Jim Nelson of Windom, Kan., switched to no-till in 2000 after a neighbor introduced him to it. He then sold all his tillage equipment and bought a no-till drill. He now no-tills 1,850 acres and doesn’t see it any other way.
“Once you get into it, you’ll never go back,” Nelson says.
No-till gave Nelson something new and challenging to experience with farming.
“I was getting tired of the old way of being on a tractor all day,” Nelson says. “Once I got into it, I found it was really challenging and exciting. Every day is a new challenge and I look forward to trying something new.”
Nelson rotates planting wheat, milo and beans. Nelson also takes advantage of the ability to plant double-crop beans right after wheat harvest.

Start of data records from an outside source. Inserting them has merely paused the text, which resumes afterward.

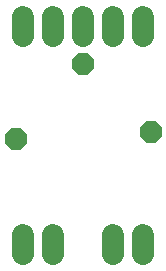
<source format=gbs>
G75*
G70*
%OFA0B0*%
%FSLAX24Y24*%
%IPPOS*%
%LPD*%
%AMOC8*
5,1,8,0,0,1.08239X$1,22.5*
%
%ADD10C,0.0720*%
%ADD11OC8,0.0720*%
D10*
X001181Y000781D02*
X001181Y001421D01*
X002181Y001421D02*
X002181Y000781D01*
X004181Y000781D02*
X004181Y001421D01*
X005181Y001421D02*
X005181Y000781D01*
X005181Y008031D02*
X005181Y008671D01*
X004181Y008671D02*
X004181Y008031D01*
X003181Y008031D02*
X003181Y008671D01*
X002181Y008671D02*
X002181Y008031D01*
X001181Y008031D02*
X001181Y008671D01*
D11*
X003181Y007101D03*
X005431Y004851D03*
X000931Y004601D03*
M02*

</source>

Nelson has seen soil erosion cut down “considerably,” reduced his fuel use by 67% and built up his organic matter from 2.1% to 2.4%.
“My yields have gone up. I’m not beating anyone in the county on wheat yields, but I’m still happy with it,” Nelson says.
Nelson believes that he, along with other no-tillers, are more cutting edge.
“We always strive for something better,” Nelson says. “We (as farmers) always try to figure out the problem and try to do it better.”
Daryl Larson of McPherson, Kan., started switching to no-till in 2004 and is now 99% no-till. The two biggest things Larson has seen is fuel savings and moisture conservation.
“There’s been some issues,” Larson says. “If the ground is wet, you have to have patience and wait for the right conditions.”
During dry years, Larson has seen better yields because the soil doesn’t dry out as fast.
The biggest cost for Larson was the initial costs to buy the planting equipment. He has spent money on chemicals, but saved on fuel.
“It (buying the planter) takes a chunk out of crops’ profit the first few years,” Larson says.
Larson says he feels like he is doing his part on cutting down air pollution. No-till has allowed Larson to farm a “few more” acres and become more active in the agriculture community.
“I have more free time to enjoy different things in life,” Larson says.
Larson agrees that crop rotation is extremely important. He would like to have one more crop to rotate. Next year, he hopes to try radishes to add more organic matter to his soil.